In this Guernsey Press Column published on 2 April 2024, Bailiwick of Guernsey Data Protection Commissioner Brent Homan explains how international cooperation amongst data protection authorities advances privacy rights on both a global and domestic level.
You can see it in the headlines almost every day. Cyber-attacks on global digital platforms. Data breaches at government institutions. Global technological innovations such as AI that along with their promise of societal and economic benefits, also bring significant risks to individuals’ data protection rights. These are global challenges that regulators face in their domestic jurisdictions, and certainly ones that we face at home here in Guernsey.
And that raises a key question – with privacy and data protection issues gaining greater prominence each year, with the rising number of complaints and with an increasing complexity of data protection issues:
“How as a regulator with limited resources do we meet unlimited demands on those resources?”
While there are many elements to that answer, one critical part of the equation is the “
power of partnership”. Put simply, “
international collaboration expands the capacity to take action and amplifies the impacts of those actions”.
And that is nowhere truer than in the regulatory sphere of data protection where we are facing unprecedented global challenges that call for a global response.
For an excellent example of the “power of partnership” let’s go back to the early days of the pandemic.
In January 2020, few people knew about a video-conference platform called Zoom, yet two months later it felt like the whole world was on it, as families and friends sought to maintain connections during lock-downs with quiz nights and virtual birthday parties, individuals were scheduling video medical appointments, and children were introduced to online schools.

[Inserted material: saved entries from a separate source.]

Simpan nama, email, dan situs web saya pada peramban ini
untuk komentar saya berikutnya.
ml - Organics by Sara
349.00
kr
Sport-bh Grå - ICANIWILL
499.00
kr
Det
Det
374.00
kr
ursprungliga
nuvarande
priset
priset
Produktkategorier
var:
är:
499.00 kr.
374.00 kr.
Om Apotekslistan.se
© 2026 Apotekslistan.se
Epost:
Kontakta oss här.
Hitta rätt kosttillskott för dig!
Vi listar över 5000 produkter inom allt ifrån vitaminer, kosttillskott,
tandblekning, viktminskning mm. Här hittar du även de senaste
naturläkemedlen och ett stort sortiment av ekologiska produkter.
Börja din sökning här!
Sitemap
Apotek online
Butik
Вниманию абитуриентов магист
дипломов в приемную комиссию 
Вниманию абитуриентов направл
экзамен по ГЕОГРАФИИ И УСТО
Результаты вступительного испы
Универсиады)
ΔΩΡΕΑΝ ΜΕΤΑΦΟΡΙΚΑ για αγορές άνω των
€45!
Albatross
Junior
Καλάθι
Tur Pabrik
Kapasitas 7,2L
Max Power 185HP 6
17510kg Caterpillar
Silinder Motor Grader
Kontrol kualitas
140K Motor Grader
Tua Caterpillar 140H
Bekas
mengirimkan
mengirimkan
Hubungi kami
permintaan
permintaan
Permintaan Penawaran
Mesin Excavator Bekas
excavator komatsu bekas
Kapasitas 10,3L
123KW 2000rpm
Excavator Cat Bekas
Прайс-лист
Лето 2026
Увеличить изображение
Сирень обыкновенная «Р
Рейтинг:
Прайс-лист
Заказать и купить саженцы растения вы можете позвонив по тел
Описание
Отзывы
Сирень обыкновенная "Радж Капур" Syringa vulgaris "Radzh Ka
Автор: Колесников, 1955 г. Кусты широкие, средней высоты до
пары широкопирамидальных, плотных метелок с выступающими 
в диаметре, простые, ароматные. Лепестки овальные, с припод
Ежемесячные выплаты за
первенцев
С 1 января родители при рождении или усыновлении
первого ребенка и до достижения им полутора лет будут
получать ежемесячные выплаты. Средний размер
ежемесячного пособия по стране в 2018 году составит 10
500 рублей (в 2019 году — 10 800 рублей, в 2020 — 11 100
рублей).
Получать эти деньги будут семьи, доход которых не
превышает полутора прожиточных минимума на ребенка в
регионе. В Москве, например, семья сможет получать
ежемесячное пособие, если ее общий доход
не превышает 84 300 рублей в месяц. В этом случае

Just like that (feeble finger-snap), literally overnight, video-conference platforms of all sorts took on a greater prominence and importance in holding together the fabric of our society.

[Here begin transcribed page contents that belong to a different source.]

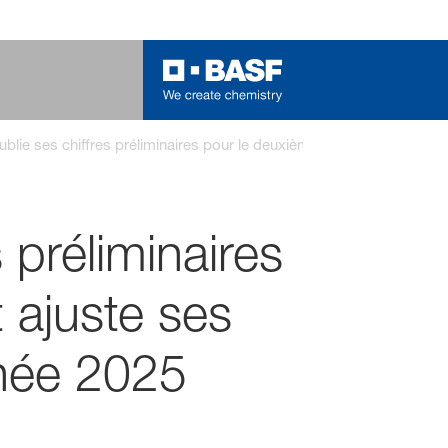
lie ses chiffres préliminaires pour le deuxième trimestre 2025 et 
 préliminaires
 ajuste ses
nnée 2025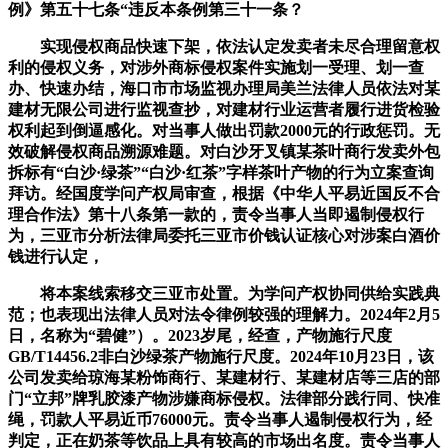
例》第五十七条“违反本条例第三十一条？
实现侵权商品快速下架，依法认定发卖者未尽合理留意权
利的侵权义务，对涉外商标侵权案件实施划一受理、划一查
办、快速办结，海口市市场监视办理局美兰法律人员依法对某
建材无限公司进行监视查抄，对建材行业运营者履行进货检验
权利起到倒逼感化。对当事人做出罚款2000元的行政惩罚。无
效破解侵权商品溯源难题。对白沙牙叉镇某茶叶商行发卖外包
拆标有“白沙·绿茶”“白沙·红茶”字样茶叶产物的行为立案查询
拜访。经国度学问产权局审查，根据《中华人平易近国反不合
理合作法》第十八条第一款的，责令当事人当即遏制侵权行
为，三亚市分析法律局委托三亚市价钱认证核心对涉案白酒价
钱进行认定，
将本案线索移交三亚市处置。为学问产权协同供给实践典
范；也表现出法律人员对法令律例较强的理解力。2024年2月5
日，名称为“碧健”）。2023岁尾，经查，产物施行尺度
GB/T14456.2非白沙绿茶产物施行尺度。2024年10月23日，该
公司发卖给琼海某粉饰商行、某建材行、某建材店等三店的部
门“立邦”牌乳胶漆产物涉嫌商标侵权。法律部分践行同、快准
绳，罚款人平易近币76000元。责令当事人遏制侵权行为，经
判定，正在奶茶等饮品上具有较高的市场出名度。责令当事人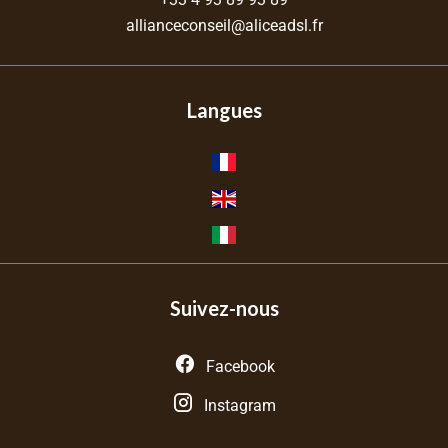
allianceconseil@aliceadsl.fr
Langues
Suivez-nous
Facebook
Instagram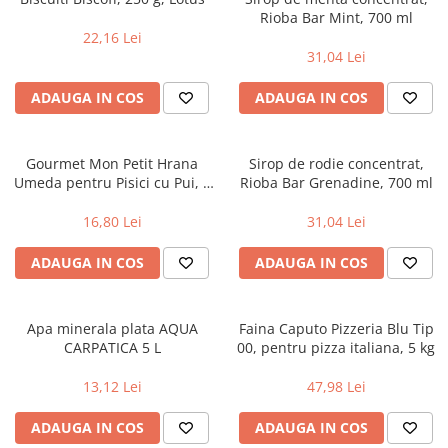
Rioba Bar Mint, 700 ml
Uniforme medicale de unica
Cutii depozitare
22,16 Lei
folosinta
Umerase pentru haine si suporturi
31,04 Lei
Organizatoare imbracaminte si
incaltaminte
ADAUGA IN COS
ADAUGA IN COS
Cosuri de gunoi
Carucioare pentru cumparaturi
Gourmet Mon Petit Hrana
Sirop de rodie concentrat,
Baterii, acumulatori si
Umeda pentru Pisici cu Pui, 6
Rioba Bar Grenadine, 700 ml
incarcatoare
X50 g, Purina
16,80 Lei
31,04 Lei
ADAUGA IN COS
ADAUGA IN COS
Apa minerala plata AQUA
Faina Caputo Pizzeria Blu Tip
CARPATICA 5 L
00, pentru pizza italiana, 5 kg
13,12 Lei
47,98 Lei
ADAUGA IN COS
ADAUGA IN COS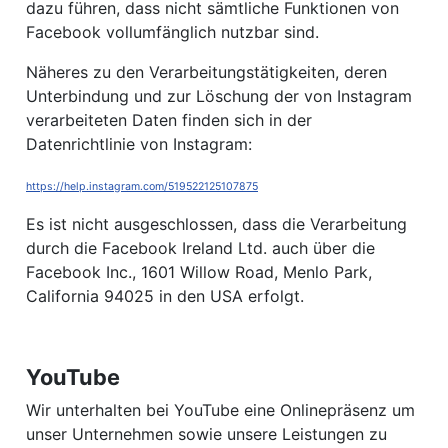
dazu führen, dass nicht sämtliche Funktionen von
Facebook vollumfänglich nutzbar sind.
Näheres zu den Verarbeitungstätigkeiten, deren
Unterbindung und zur Löschung der von Instagram
verarbeiteten Daten finden sich in der
Datenrichtlinie von Instagram:
https://help.instagram.com/519522125107875
Es ist nicht ausgeschlossen, dass die Verarbeitung
durch die Facebook Ireland Ltd. auch über die
Facebook Inc., 1601 Willow Road, Menlo Park,
California 94025 in den USA erfolgt.
YouTube
Wir unterhalten bei YouTube eine Onlinepräsenz um
unser Unternehmen sowie unsere Leistungen zu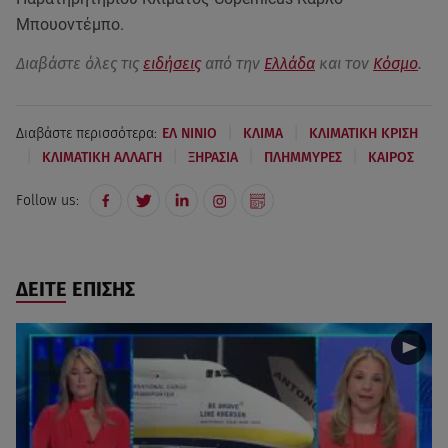
Μπουοντέμπο.
Διαβάστε όλες τις
ειδήσεις
από την
Ελλάδα
και τον
Κόσμο
.
|
|
Διαβάστε περισσότερα:
ΕΛ ΝΙΝΙΟ
ΚΛΙΜΑ
ΚΛΙΜΑΤΙΚΗ ΚΡΙΣΗ
|
|
|
|
ΚΛΙΜΑΤΙΚΗ ΑΛΛΑΓΗ
ΞΗΡΑΣΙΑ
ΠΛΗΜΜΥΡΕΣ
ΚΑΙΡΟΣ
Follow us:
ΔΕΙΤΕ ΕΠΙΣΗΣ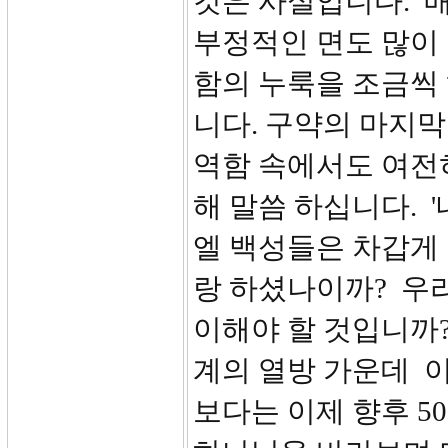
것은 사실입니다. 
부정적인 면도 많이
함의 누룩을 조금씩
니다. 구약의 마지막
역함 속에서도 여전
해 말씀 하십니다. 
엘 백성들은 차갑게 
랑 하셨나이까? 우
이해야 할 것입니까?
계의 열방 가운데 
보다는 이제 향후 5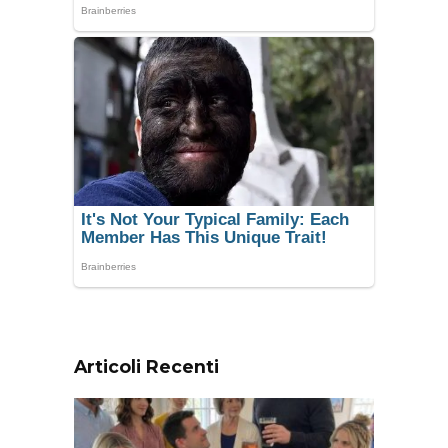
Articoli Recenti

And with this shift in societal priority, there was a collective obligation amongst data protection authorities to ensure that these platforms, that were managing the flow of huge volumes of personal information in the form of video/audio, were doing so in a privacy-protective manner.
One response could have involved a number of different regulators looking at the issue in a number of different ways, involving duplicative interactions with vid-platform companies.
But the International Enforcement Cooperation Working Group (IEWG) of the
Global Privacy Assembly (GPA) got together, leading to six member Authorities (Canada, UK, Australia, Switzerland, Hong Kong and Gibraltar) jointly drafting an open letter to the world’s leading video platform companies setting out their collective expectations. Engagement ensued with Microsoft, Google, Cisco and Zoom who responded positively and constructively.
As a result, this joint initiative was not only able to highlight areas of best practices amongst the video platforms, including
security testing, implementation of privacy programs, provision of meeting controls, but to also identify opportunities for further enhancement or improvement such as: s
urrounding end-to-end encryption, secondary use of data, and location of data.
This action demonstrated that by joining forces to adopt shared positions on issues that have a significant impact on privacy, the group was not only able to expand its collective enforcement capacity but was able to have an expedient, positive global privacy impact, one in which not only the video platforms, but individuals worldwide benefited from.
The ODPA is already a member of the GPA, which is the leading international data protection network in the world. And we are now further leveraging the power of partnership, having assumed in January the position of co-chair of the IEWG alongside Canada, Australia, Colombia, Norway and Hong Kong.
Through this alliance we will better understand and advance matters of shared global priority, leading to an even greater protection of the privacy rights of our residents, right here at home in the Bailiwick.
And the Bailiwick has much to share with the global community, as a leading global financial services hub where the ODPA will strive to ensure the highest level of data protection standards and security safeguards.
That journey has already begun.
In January the ODPA endorsed a joint statement on data scraping and the protection of privacy, issued in August 2023. Joining forces with 14 international data protection authorities, this statement outlines:
- Key privacy risks of data scraping (automated extraction of personal data from online platforms)
- How social media companies and other websites can protect individuals’ personal data
- The actions individuals can take to minimise harms from scraping
Through this joint initiative with Australia, Canada, the UK, Hong Kong, Switzerland, Norway, New Zealand, Colombia, Morocco, Argentina, Mexico, Italy and Jersey, we are engaging with global social media platforms to ensure they have sufficient safeguards in place to protect their billions of users from unlawful harvesting of their personal data.
In joining forces with our international data protection partners we are setting out key global expectations towards ensuring adequate safeguards to combat non-authorised scraping.
The plan is to release the results of this initiative later this year.
So there you have it – the power of partnership in action, expanding the ODPA’s ability to protect and promote the data protection rights of Guernsey through International cooperation.
To conclude where I started, yes, data protection issues are increasingly demanding a global response.
And rest assured that the ODPA will be that leading voice for the Bailiwick with a seat at the global regulatory table.